Yassierli menjelaskan bahwa fasilitas di BPVP Lombok Timur dapat dioptimalkan sebagai pusat edukasi Satuan Pelayanan Pemenuhan Gizi (SPPG).
“Kemnaker memiliki fasilitas balai-balai yang dapat mensupport pelatihan dan sertifikasi tenaga-tenaga yang terlibat. Kami yakin MBG bakal berjalan sukses apabila didukung oleh personal yang memiliki kompetensi standar,” katanya.
Pembukaan pelatihan ini merupakan tindak lanjut dari nota kesepahaman yang ditandatangani Yassierli bersama Kepala Badan Gizi Nasional (BGN), Dadan Hindayana, pada 14 April 2025. Menaker Yassierli menegaskan bahwa MBG adalah program prioritas Presiden Prabowo yang bertujuan sebagai investasi dalam peningkatan kualitas Sumber Daya Manusia (SDM) di Indonesia.
“MBG tak hanya menjawab tantangan pemenuhan gizi, tetapi juga mampu menyerap hingga 1,5 juta tenaga kerja di seluruh Indonesia secara langsung maupun tak langsung,” ujarnya.

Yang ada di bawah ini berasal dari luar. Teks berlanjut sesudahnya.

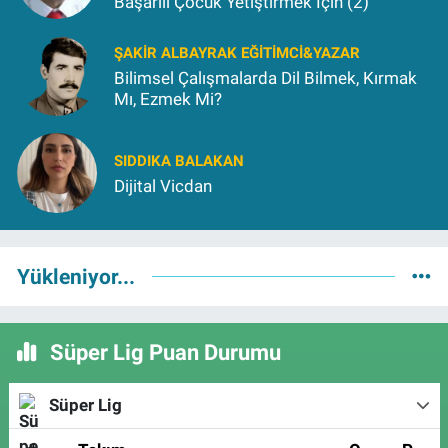
Başarılı Çocuk Yetiştirmek İçin (2)
ŞAKIR ALBAYRAK EĞITIMCI&YAZAR
Bilimsel Çalışmalarda Dil Bilmek, Kırmak
Mı, Ezmek Mi?
SIDDIKA BALAKAN
Dijital Vicdan
Yükleniyor...
Süper Lig Puan Durumu
Süper Lig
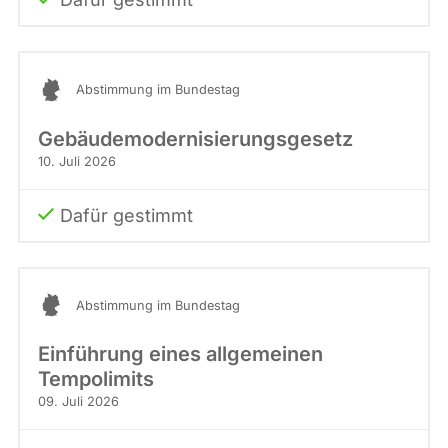
Abstimmung im Bundestag
Gebäudemodernisierungsgesetz
10. Juli 2026
Dafür gestimmt
Abstimmung im Bundestag
Einführung eines allgemeinen
Tempolimits
09. Juli 2026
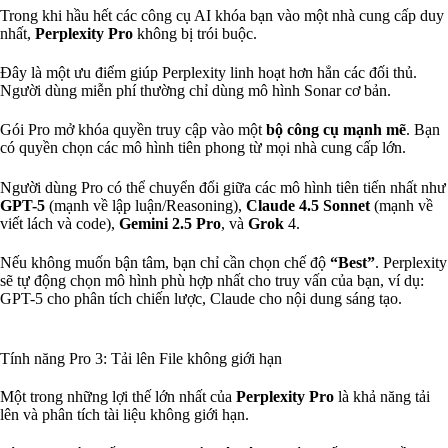
Trong khi hầu hết các công cụ AI khóa bạn vào một nhà cung cấp duy
nhất,
Perplexity Pro
không bị trói buộc.
Đây là một ưu điểm giúp Perplexity linh hoạt hơn hẳn các đối thủ.
Người dùng miễn phí thường chỉ dùng mô hình Sonar cơ bản.
Gói Pro mở khóa quyền truy cập vào một
bộ công cụ mạnh mẽ
. Bạn
có quyền chọn các mô hình tiên phong từ mọi nhà cung cấp lớn.
Người dùng Pro có thể chuyển đổi giữa các mô hình tiên tiến nhất như
GPT-5
(mạnh về lập luận/Reasoning),
Claude 4.5 Sonnet
(mạnh về
viết lách và code),
Gemini 2.5 Pro
, và
Grok
4.
Nếu không muốn bận tâm, bạn chỉ cần chọn chế độ
“Best”
. Perplexity
sẽ tự động chọn mô hình phù hợp nhất cho truy vấn của bạn, ví dụ:
GPT-5 cho phân tích chiến lược, Claude cho nội dung sáng tạo.
Tính năng Pro 3: Tải lên File không giới hạn
Một trong những lợi thế lớn nhất của
Perplexity Pro
là khả năng tải
lên và phân tích tài liệu không giới hạn.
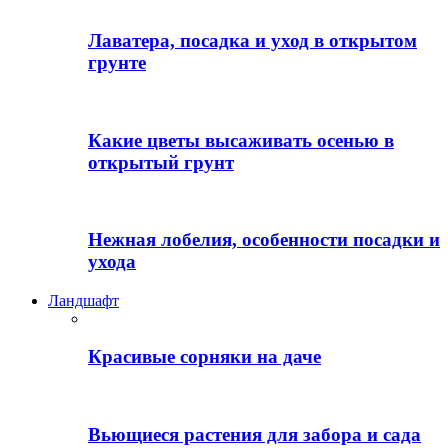
Лаватера, посадка и уход в открытом
грунте
Какие цветы высаживать осенью в
открытый грунт
Нежная лобелия, особенности посадки и
ухода
Ландшафт
Красивые сорняки на даче
Вьющиеся растения для забора и сада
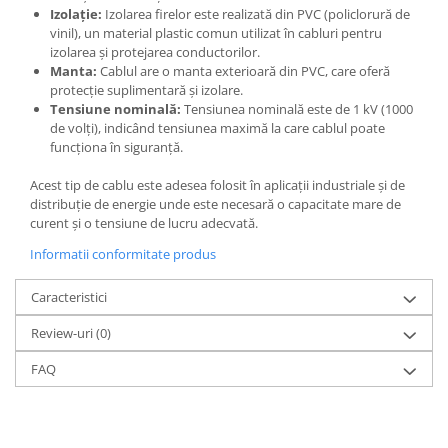
Izolație:
Izolarea firelor este realizată din PVC (policlorură de
Elemente de comanda si semnalizare
vinil), un material plastic comun utilizat în cabluri pentru
izolarea și protejarea conductorilor.
Relee
Manta:
Cablul are o manta exterioară din PVC, care oferă
Separatoare de sarcina
protecție suplimentară și izolare.
Tensiune nominală:
Tensiunea nominală este de 1 kV (1000
Stabilizatoare
de volți), indicând tensiunea maximă la care cablul poate
Transformatoare
funcționa în siguranță.
SIGURANTE AUTOMATE
Acest tip de cablu este adesea folosit în aplicații industriale și de
MPR
distribuție de energie unde este necesară o capacitate mare de
curent și o tensiune de lucru adecvată.
Sigurante automate
Informatii conformitate produs
CORPURI SI SURSE DE ILUMINAT
Corpuri iluminat exterior
Caracteristici
Corpuri iluminat interior
Review-uri
(0)
Proiectoare
FAQ
Surse de iluminat
TABLOURI SI ACCESORII
Tablou organizare santier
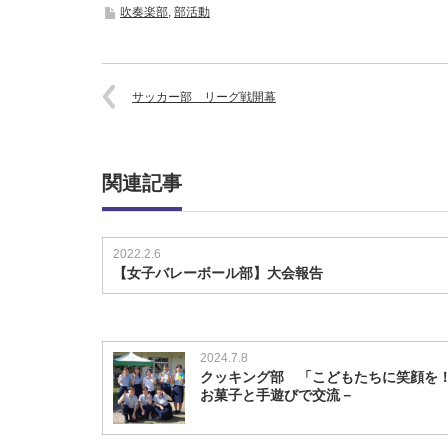
吹奏楽部
,
部活動
サッカー部 リーグ戦開幕
関連記事
2022.2.6
【女子バレーボール部】大会報告
2024.7.8
クッキング部 「こどもたちに笑顔を
お菓子と手遊びで交流－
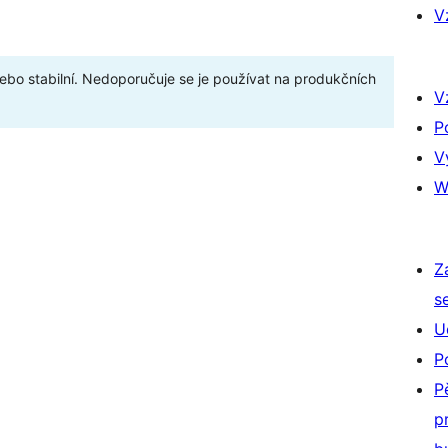
V
bo stabilní. Nedoporučuje se je používat na produkčních
V
P
V
W
Z
s
U
P
P
p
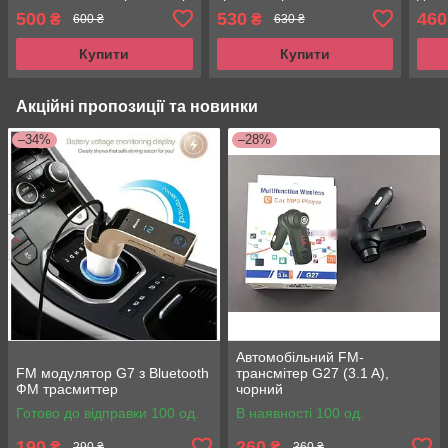
з 2 
500
530
460
₴
₴
600 ₴
630 ₴
Купити
Купити
Акційні пропозиції та новинки
–34%
–28%
Автомобільний FM-
FM модулятор G7 з Bluetooth
трансмітер G27 (3.1 A),
ФМ трасмиттер
чорний
Готово до відправки 100 од.
В наявності 100 од.
190
260
₴
₴
290 ₴
360 ₴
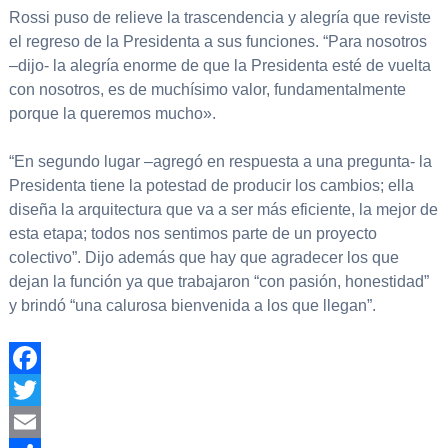
Rossi puso de relieve la trascendencia y alegría que reviste
el regreso de la Presidenta a sus funciones. “Para nosotros
–dijo- la alegría enorme de que la Presidenta esté de vuelta
con nosotros, es de muchísimo valor, fundamentalmente
porque la queremos mucho».
“En segundo lugar –agregó en respuesta a una pregunta- la
Presidenta tiene la potestad de producir los cambios; ella
diseña la arquitectura que va a ser más eficiente, la mejor de
esta etapa; todos nos sentimos parte de un proyecto
colectivo”. Dijo además que hay que agradecer los que
dejan la función ya que trabajaron “con pasión, honestidad”
y brindó “una calurosa bienvenida a los que llegan”.
Facebook
Twitter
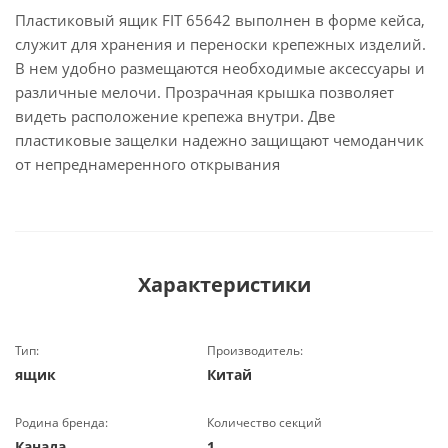
Пластиковый ящик FIT 65642 выполнен в форме кейса,
служит для хранения и переноски крепежных изделий.
В нем удобно размещаются необходимые аксессуары и
различные мелочи. Прозрачная крышка позволяет
видеть расположение крепежа внутри. Две
пластиковые защелки надежно защищают чемоданчик
от непреднамеренного открывания
Характеристики
Тип:
Производитель:
ящик
Китай
Родина бренда:
Количество секций
Канада
1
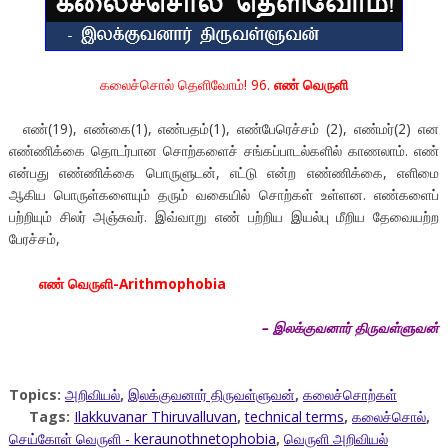
கலைச்சொல் தெளிவோம்! 96.
எண் வெருளி
எண்(19), எண்கை(1), எண்பதம்(1), எண்பேரெச்சம் (2), எண்மர்(2) என
எண்ணிக்கை தொடர்பான சொற்களைச் சங்கப்பாடல்களில் காணலாம். எண்
என்பது எண்ணிக்கை பொருளுடன், எட்டு என்ற எண்ணிக்கை, எளிமை
ஆகிய பொருள்களையும் தரும் வகையில் சொற்கள் உள்ளன. எண்களைப்
பற்றியும் சிலர் அஞ்சுவர். இவ்வாறு எண் பற்றிய இயல்பு மீறிய தேவையற்ற
பேரச்சம்,
எண் வெருளி-Arithmophobia
– இலக்குவனார் திருவள்ளுவன்
Topics:
அறிவியல்
,
இலக்குவனார் திருவள்ளுவன்
,
கலைச்சொற்கள்
Tags:
Ilakkuvanar Thiruvalluvan
,
technical terms
,
கலைச்சொல்
,
செய்கோள் வெருளி - keraunothnetophobia
,
வெருளி அறிவியல்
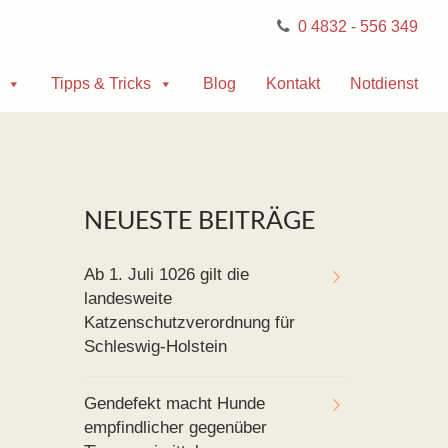
0 4832 - 556 349
Tipps & Tricks
Blog
Kontakt
Notdienst
NEUESTE BEITRÄGE
Ab 1. Juli 1026 gilt die
landesweite
Katzenschutzverordnung für
Schleswig-Holstein
Gendefekt macht Hunde
empfindlicher gegenüber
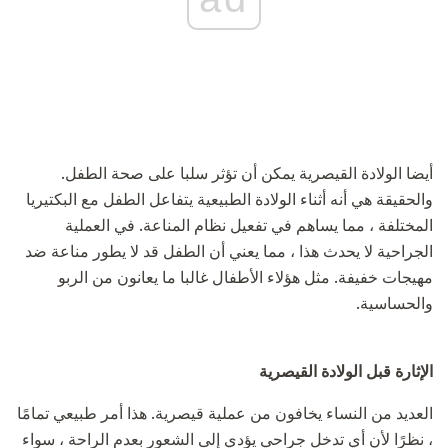
أيضا الولادة القيصرية يمكن أن تؤثر سلبا على صحة الطفل.
والحقيقة هي أنه أثناء الولادة الطبيعية يتفاعل الطفل مع البكتيريا
المختلفة ، مما يساهم في تفعيل نظام المناعة. في العملية
الجراحية لا يحدث هذا ، مما يعني أن الطفل قد لا يطور مناعة ضد
مهيجات خفيفة. مثل هؤلاء الأطفال غالبا ما يعانون من الربو
والحساسية.
الإثارة قبل الولادة القيصرية
العديد من النساء يخافون من عملية قيصرية. هذا أمر طبيعي تمامًا
، نظرًا لأن أي تدخل جراحي يؤدي إلى الشعور بعدم الراحة ، سواء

Dalam kesempatan tersebut, Yassierli juga menyaksikan penandatanganan nota kesepahaman antara BPVP Lombok dengan tiga Mitra MBG di tiga kecamatan serta tiga mitra industri, yaitu Hotel Human Resource Management Association (HHRMA) NTB, Mandalika Hotel Association (MHA), dan PT. Sumber Alfaria Trijaya Tbk. (Alfamart).
Dirjen Binalavotas, Agung Nur Rohmad, menambahkan bahwa sebanyak 256 peserta mengikuti PBK di BPVP Lombok Timur. Rinciannya, 122 peserta mengikuti PBK dan 144 peserta mengikuti TMT. Sembilan program pelatihan kolaborasi untuk mendukung MBG, yaitu Pengolahan Ikan dan Hidangan Laut, Pembuatan Aneka Sup, dan Pengolahan Masakan Unggas. Sementara itu, tujuh program pelatihan lainnya di bidang pariwisata, yaitu Peracikan Minuman Kopi, Mengolah Makanan Komersial, Menyiapkan Produk Pastry dan Kue, Menyediakan Layanan Front Office, Restaurant Attandant, dan Menyediakan Layanan Kebersihan Kamar.
Selama kunjungan kerjanya, Yassierli juga meninjau langsung Sekolah Rakyat dan dapur MBG yang berada di dalam kawasan BPVP Lombok Timur.